Der konservative Medienstar Tucker Carlson sorgt innerhalb der Republikanischen Partei weiterhin für heftige Debatten.
Während einige jüdische Republikaner der Ansicht sind, Carlson habe nach seinem Bruch mit Teilen des republikanischen Establishments und seiner Entlassung bei Fox News deutlich an Einfluss verloren, warnen andere davor, ihn zu unterschätzen. Dies berichtet die Jewish Telegraphic Agency (JTA).
Auslöser der Diskussion sind Carlsons anhaltende Angriffe auf die traditionelle republikanische Aussenpolitik, seine Kritik an der engen Unterstützung Israels sowie seine wachsende Popularität bei isolationistischen «America First»-Wählern. Carlson verfügt trotz seines Ausscheidens bei Fox News weiterhin über eine enorme Reichweite über soziale Medien, Podcasts und öffentliche Auftritte. Seine Interviews erzielen regelmässig Millionenpublika.

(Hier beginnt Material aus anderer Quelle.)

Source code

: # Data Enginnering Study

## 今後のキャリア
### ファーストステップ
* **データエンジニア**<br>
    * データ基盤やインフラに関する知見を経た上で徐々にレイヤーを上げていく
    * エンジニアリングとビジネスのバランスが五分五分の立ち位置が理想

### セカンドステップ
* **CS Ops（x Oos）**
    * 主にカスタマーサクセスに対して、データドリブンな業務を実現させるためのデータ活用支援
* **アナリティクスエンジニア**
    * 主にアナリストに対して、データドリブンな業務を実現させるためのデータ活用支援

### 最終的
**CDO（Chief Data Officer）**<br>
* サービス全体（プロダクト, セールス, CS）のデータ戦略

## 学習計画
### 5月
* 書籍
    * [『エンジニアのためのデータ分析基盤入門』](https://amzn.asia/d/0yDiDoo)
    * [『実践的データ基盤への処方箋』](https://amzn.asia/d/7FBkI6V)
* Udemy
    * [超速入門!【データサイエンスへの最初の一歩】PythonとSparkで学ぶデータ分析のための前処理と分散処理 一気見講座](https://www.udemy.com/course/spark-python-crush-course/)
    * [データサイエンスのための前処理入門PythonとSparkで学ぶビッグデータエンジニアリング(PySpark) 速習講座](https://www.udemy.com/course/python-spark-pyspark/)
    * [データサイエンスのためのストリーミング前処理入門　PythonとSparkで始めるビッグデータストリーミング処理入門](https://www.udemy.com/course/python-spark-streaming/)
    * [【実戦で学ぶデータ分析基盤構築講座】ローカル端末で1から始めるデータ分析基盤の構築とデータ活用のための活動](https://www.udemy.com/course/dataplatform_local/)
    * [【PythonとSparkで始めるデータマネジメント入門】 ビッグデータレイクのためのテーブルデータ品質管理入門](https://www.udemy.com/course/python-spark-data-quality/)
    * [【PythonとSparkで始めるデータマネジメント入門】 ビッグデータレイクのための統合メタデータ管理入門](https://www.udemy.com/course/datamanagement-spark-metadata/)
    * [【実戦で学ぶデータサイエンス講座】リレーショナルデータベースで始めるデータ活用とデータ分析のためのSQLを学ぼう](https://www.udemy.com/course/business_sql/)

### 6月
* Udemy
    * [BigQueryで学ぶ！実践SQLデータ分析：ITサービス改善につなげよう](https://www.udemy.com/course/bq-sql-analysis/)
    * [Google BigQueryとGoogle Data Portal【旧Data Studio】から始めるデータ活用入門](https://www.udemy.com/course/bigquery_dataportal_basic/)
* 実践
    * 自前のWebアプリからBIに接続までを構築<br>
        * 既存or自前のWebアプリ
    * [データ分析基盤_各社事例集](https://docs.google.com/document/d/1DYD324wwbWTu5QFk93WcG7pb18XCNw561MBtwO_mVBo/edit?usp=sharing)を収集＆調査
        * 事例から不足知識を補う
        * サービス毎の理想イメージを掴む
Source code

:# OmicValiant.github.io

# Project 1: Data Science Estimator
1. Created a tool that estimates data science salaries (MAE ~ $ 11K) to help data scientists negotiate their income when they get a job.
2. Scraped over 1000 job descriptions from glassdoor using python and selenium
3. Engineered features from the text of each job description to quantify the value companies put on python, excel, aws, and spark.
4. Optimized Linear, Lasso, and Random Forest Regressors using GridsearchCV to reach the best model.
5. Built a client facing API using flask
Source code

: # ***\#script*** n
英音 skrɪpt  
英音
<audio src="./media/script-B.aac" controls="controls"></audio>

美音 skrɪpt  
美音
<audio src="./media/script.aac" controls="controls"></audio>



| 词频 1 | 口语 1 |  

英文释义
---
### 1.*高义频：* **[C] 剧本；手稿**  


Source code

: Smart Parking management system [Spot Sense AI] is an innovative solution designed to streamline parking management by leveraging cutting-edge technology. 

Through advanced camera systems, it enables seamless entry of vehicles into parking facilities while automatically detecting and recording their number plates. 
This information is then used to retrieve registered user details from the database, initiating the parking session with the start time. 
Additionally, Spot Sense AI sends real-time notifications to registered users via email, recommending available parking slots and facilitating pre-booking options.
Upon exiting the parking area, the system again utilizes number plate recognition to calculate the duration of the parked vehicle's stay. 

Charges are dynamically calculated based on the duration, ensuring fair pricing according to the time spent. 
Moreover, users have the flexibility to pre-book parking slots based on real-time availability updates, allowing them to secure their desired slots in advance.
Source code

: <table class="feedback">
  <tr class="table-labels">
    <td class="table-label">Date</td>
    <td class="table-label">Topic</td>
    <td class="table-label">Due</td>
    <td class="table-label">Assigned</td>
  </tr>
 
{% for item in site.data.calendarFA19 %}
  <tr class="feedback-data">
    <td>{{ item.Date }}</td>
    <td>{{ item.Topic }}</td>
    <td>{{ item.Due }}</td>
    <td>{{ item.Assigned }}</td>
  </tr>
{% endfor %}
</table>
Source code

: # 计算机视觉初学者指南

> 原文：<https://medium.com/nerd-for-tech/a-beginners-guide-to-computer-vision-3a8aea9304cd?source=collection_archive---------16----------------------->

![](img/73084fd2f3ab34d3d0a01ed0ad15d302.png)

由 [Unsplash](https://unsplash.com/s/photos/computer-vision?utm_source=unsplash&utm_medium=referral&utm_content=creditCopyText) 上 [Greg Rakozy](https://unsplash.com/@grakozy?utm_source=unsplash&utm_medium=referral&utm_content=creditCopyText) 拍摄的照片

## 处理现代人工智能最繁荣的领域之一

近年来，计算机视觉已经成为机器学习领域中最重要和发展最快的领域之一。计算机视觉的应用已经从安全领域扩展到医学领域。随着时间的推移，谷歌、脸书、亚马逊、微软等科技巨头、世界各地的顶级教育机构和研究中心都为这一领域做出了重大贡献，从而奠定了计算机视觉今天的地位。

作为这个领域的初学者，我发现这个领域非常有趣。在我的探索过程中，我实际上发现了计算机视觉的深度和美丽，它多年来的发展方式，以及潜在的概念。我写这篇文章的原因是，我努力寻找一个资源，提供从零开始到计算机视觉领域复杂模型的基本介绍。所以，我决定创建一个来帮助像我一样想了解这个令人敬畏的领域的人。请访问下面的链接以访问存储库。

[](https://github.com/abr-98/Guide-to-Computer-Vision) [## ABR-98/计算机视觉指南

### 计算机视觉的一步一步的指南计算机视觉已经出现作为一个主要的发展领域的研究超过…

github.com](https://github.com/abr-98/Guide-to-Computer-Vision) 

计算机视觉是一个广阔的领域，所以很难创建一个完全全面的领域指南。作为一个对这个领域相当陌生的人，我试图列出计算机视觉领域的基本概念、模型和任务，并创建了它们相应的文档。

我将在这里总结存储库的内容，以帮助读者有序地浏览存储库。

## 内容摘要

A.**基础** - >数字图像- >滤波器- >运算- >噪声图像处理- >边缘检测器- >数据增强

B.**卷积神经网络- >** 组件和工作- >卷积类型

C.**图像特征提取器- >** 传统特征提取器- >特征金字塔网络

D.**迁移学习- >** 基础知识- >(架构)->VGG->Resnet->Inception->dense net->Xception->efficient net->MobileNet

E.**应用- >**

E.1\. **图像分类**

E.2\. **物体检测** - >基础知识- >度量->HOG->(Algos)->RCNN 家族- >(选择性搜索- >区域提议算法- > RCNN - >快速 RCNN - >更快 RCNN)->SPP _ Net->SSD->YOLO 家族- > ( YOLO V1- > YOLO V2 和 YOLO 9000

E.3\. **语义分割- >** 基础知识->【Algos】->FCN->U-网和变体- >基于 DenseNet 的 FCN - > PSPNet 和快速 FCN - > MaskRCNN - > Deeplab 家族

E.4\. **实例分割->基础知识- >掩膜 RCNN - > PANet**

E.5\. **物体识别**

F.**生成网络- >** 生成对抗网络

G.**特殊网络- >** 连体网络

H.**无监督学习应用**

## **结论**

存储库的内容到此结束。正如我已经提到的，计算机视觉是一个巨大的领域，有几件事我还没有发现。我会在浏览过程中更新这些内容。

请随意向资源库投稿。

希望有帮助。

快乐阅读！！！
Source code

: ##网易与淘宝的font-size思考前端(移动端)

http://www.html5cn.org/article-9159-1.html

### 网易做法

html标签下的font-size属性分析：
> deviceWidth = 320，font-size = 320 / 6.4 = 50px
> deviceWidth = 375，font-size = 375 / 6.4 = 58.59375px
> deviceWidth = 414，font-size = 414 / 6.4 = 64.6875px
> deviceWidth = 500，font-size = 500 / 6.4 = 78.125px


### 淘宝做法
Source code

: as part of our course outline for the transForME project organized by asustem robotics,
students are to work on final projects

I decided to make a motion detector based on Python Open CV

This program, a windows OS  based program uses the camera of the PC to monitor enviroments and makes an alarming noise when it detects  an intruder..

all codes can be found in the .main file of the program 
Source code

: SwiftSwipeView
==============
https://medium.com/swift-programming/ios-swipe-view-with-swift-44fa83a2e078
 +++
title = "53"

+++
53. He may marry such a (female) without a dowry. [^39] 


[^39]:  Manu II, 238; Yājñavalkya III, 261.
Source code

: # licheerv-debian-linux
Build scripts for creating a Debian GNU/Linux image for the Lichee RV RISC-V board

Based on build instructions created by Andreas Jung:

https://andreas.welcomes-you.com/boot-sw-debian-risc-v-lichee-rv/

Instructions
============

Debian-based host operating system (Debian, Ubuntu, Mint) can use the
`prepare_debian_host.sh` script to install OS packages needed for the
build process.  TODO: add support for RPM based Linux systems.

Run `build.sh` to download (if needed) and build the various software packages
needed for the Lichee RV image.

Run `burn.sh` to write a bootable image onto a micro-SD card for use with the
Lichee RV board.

Der republikanische Kongressabgeordnete Randy Fine aus Florida erklärte laut JTA, Carlson sei nicht mehr die politische Gefahr, für die ihn viele hielten. Andere jüdische Republikaner widersprechen jedoch vehement. Sie verweisen darauf, dass Carlson in den vergangenen Jahren immer wieder Verschwörungserzählungen aufgegriffen habe, die in antisemitischen Kreisen Anklang finden. Zudem habe er Personen aus dem rechtsextremen Spektrum eine Plattform geboten.
Besonders kritisch sehen viele jüdische Konservative Carlsons Haltung gegenüber Israel. Während die Mehrheit der republikanischen Parteiführung die strategische Partnerschaft mit Israel weiterhin als Kernanliegen betrachtet, vertritt Carlson zunehmend eine isolationistische Linie. Er stellt amerikanische Militärhilfen und internationale Verpflichtungen grundsätzlich infrage und fordert eine stärkere Konzentration auf innenpolitische Themen.
Die Debatte erhielt zusätzliche Brisanz durch Spekulationen über Carlsons politische Zukunft. Einige Beobachter halten es für denkbar, dass er selbst für das Präsidentenamt kandidieren könnte oder zumindest erheblichen Einfluss auf die republikanische Vorwahl 2028 ausüben wird. Gerade diese Möglichkeit bereitet vielen jüdischen Republikanern Sorgen. Sie befürchten, dass ein von Carlson geprägter Republikanismus traditionelle Bündnisse der Partei – darunter die enge Beziehung zu Israel – infrage stellen könnte.
Andere Stimmen verweisen dagegen darauf, dass Carlson zwar lautstark auftrete, innerhalb der Parteiorganisation aber über keine eigene politische Infrastruktur verfüge. Zudem sei unklar, ob seine Anhängerschaft gross genug wäre, um in landesweiten Vorwahlen erfolgreich zu sein.
Die Kontroverse verdeutlicht einen grundlegenden Richtungsstreit innerhalb der Republikanischen Partei. Auf der einen Seite stehen klassische konservative und stark proisraelische Kräfte, darunter viele jüdische Republikaner. Auf der anderen Seite gewinnt ein nationalistischer und isolationistischer Flügel an Gewicht, der internationale Verpflichtungen der USA zunehmend skeptisch betrachtet. Tucker Carlson gilt für viele Beobachter als prominentester Vertreter dieser Strömung.
Für jüdische Republikaner ist die Frage deshalb grösser als die Person Carlson selbst. Sie betrifft die künftige Ausrichtung einer Partei, die sich in den vergangenen Jahrzehnten als verlässlicher Partner Israels verstand, nun aber zunehmend von inneren ideologischen Spannungen geprägt wird.